→ Aim of the exercise
Report all lines of the data below that hold the word "Spares".

Segment Start: Information shown

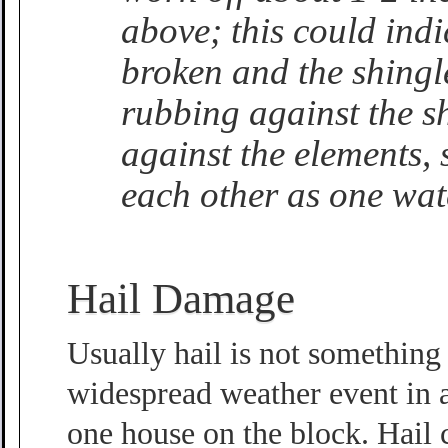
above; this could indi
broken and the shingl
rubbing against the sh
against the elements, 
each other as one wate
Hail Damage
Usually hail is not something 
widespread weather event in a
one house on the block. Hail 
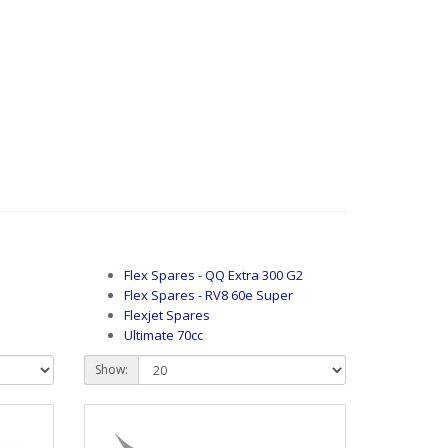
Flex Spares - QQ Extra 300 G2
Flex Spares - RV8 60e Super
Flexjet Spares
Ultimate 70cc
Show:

Segment End: Information shown
Segment Start: Information shown

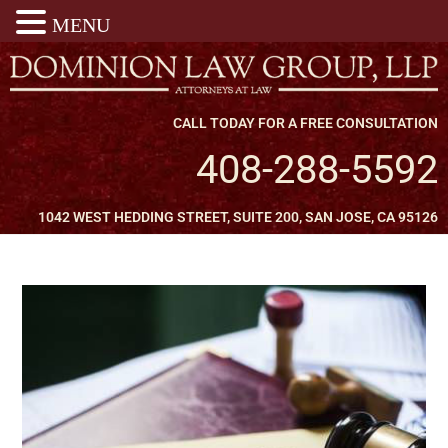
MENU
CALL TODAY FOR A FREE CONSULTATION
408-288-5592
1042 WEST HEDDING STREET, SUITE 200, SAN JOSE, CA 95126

Segment End: Information shown

→ Response box
Flex Spares - QQ Extra 300 G2
Flex Spares - RV8 60e Super
Flexjet Spares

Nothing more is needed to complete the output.